With the State Bank of Viet Nam looking to tighten control of credit risks, "banks are expected to actively hire risk control experts to strengthen this function," the report says. It also forecasts a continued demand for relationship management experts and "positive hiring" in the direct sales, consumer sales and card products departments.
Overall, the banking and financial services sector is set for "cautious but optimistic growth," in the coming months, the report says.
It says there was active hiring of HR staff in the first half of the year, with professionals across diverse backgrounds being actively sought after.
HR generalists were in high demand across the FMCG (fast moving consumer goods), pharmaceutical, automotive and technology sectors and the trend is set to continue.
The report says employee retention remains a key concern for many firms, with employers willing to offer higher remuneration packages for HR talent with strong communication and interpersonal skills.
Stock market needs support
Viet Nam should bring back investors to the stock market by removing the individual income tax imposed on securities investments (usually collected by brokerages when shares are sold) and reducing corporate income tax on securities companies so that they can lower trading fees for investors, an industry insider says.
Bui Nguyen Hoan, HCM City chief representtive of the Viet Nam Associatio of Securities Business (VASB, says a reduction in interest rates and loosening of the quota on loans for securities investment will also help the market revive.
Securities companies should be divided into two types: a brokerage that will neither invest in securities itself nor offer underwriting services; and securities trading firms that will not provide brokering services. This, Hoan feels, will prevent securities companies from abusing investors' capital.

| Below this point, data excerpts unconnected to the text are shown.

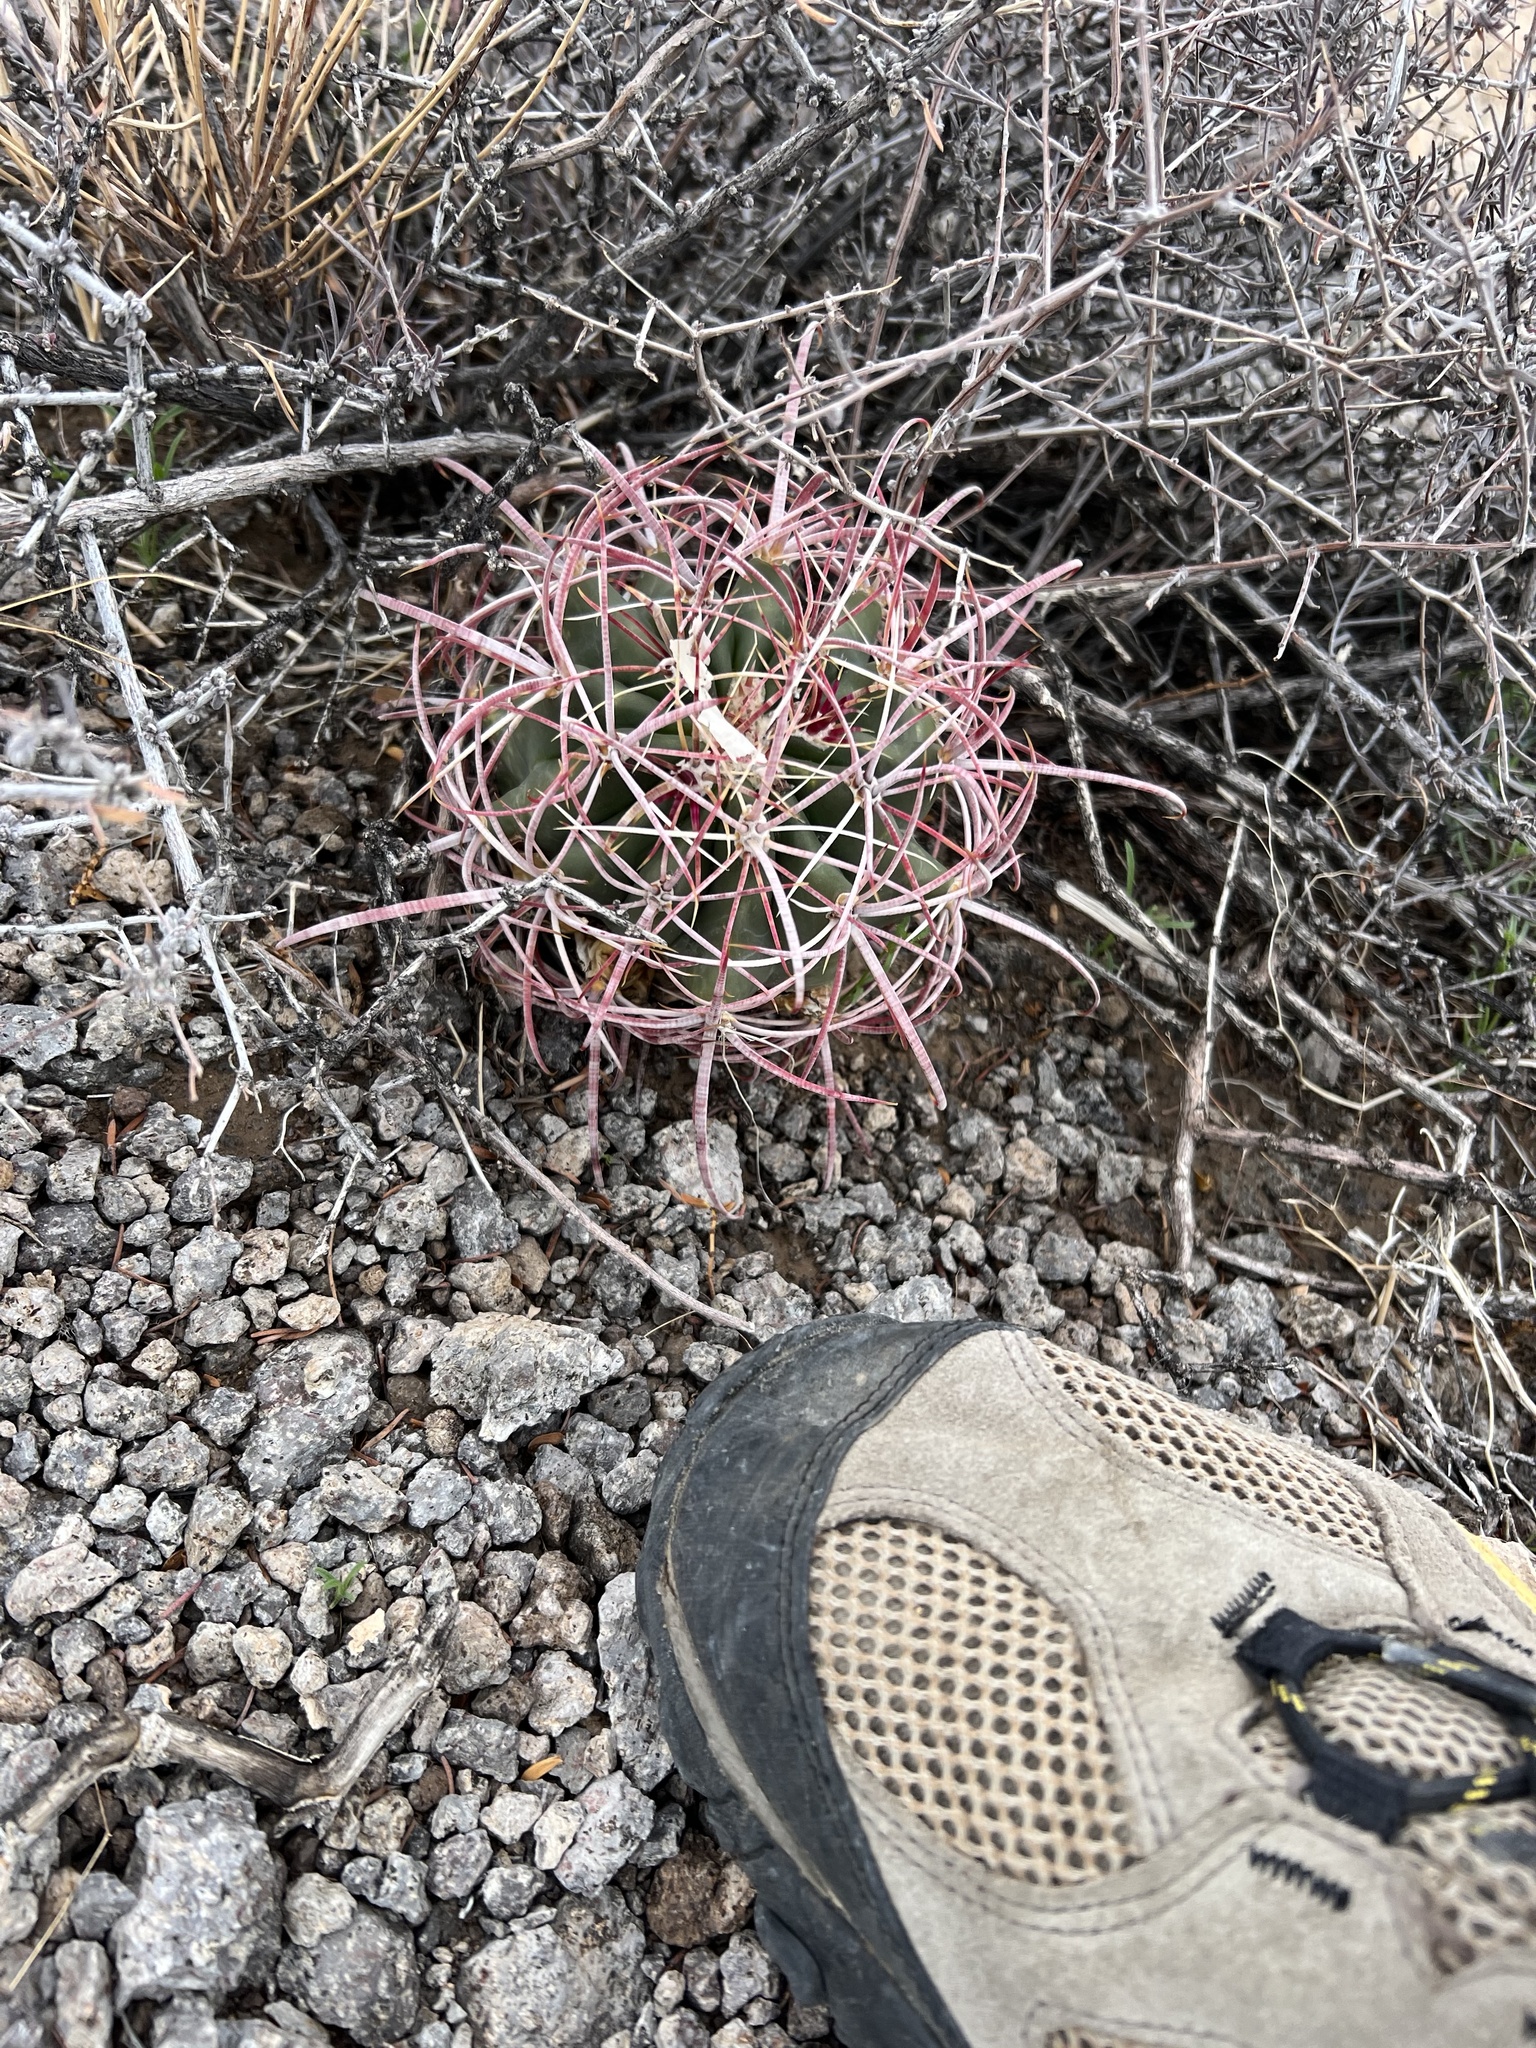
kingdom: Plantae
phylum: Tracheophyta
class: Magnoliopsida
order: Caryophyllales
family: Cactaceae
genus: Ferocactus
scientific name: Ferocactus cylindraceus
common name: California barrel cactus
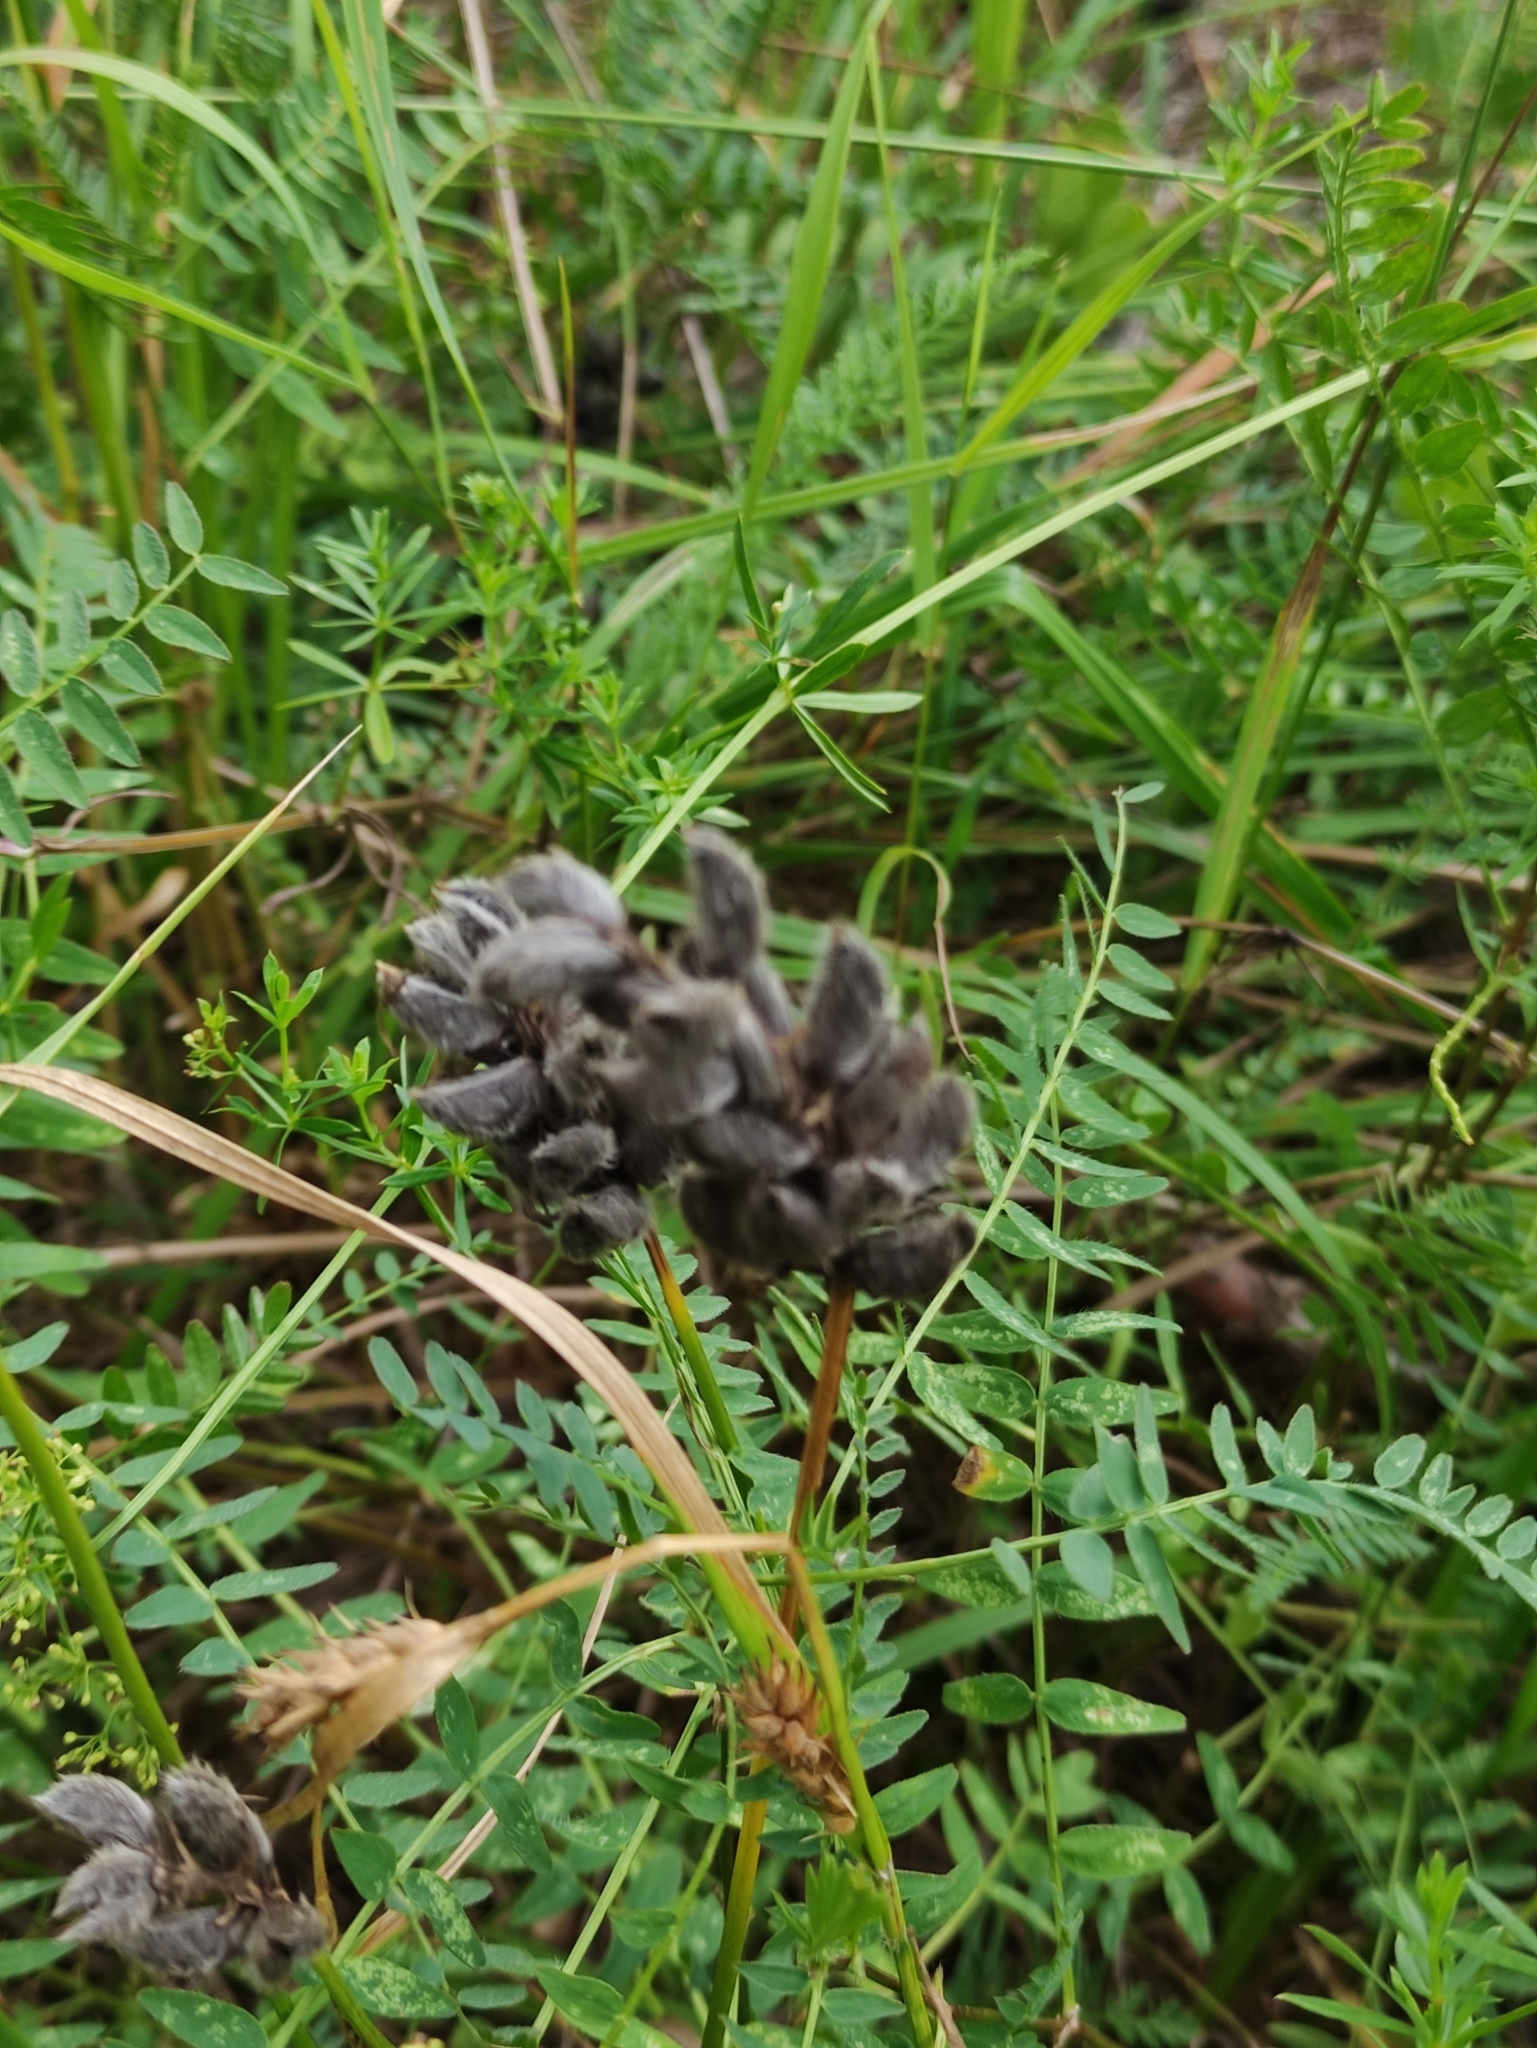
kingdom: Plantae
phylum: Tracheophyta
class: Magnoliopsida
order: Fabales
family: Fabaceae
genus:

Brokerages, for their part, must improve the quality of their staff, both in terms of competence and ethics, to win investors' trust.
Cash accounts of investors should be opened on their behalf at a commercial bank selected by the investors themselves, Hoan suggests.
He says a tighter management and inspection regime in corporate governance, information disclosure and trading regulations that increae transparency are also needed.
Authorities should issue regulations and allow the trading of derivatives, beginning with futures contracts and options for shares of high liquidity. Later on, these futures and option contracts can be extended to foreign currency, gold, coffee and oil.
Hoan also feels there should be an institution to manage the financial market system.
Although organisations like banks, insurance companies, securities firms and investment firms "have mutual relations," they are independent in their professional activities; therefore the institution would cover the whole system and avoid overlapping or contradictions in financial policies, he explains. —VNS
The stock market Viet Nam still suffers from a lack of fairness and transparency in the system, he says.
The absence of major State-owned groups is another factor discouraging growth of the stock market in Viet Nam, which is yet to match the potential of a country with a population of almost 90 million population, according to Hoan.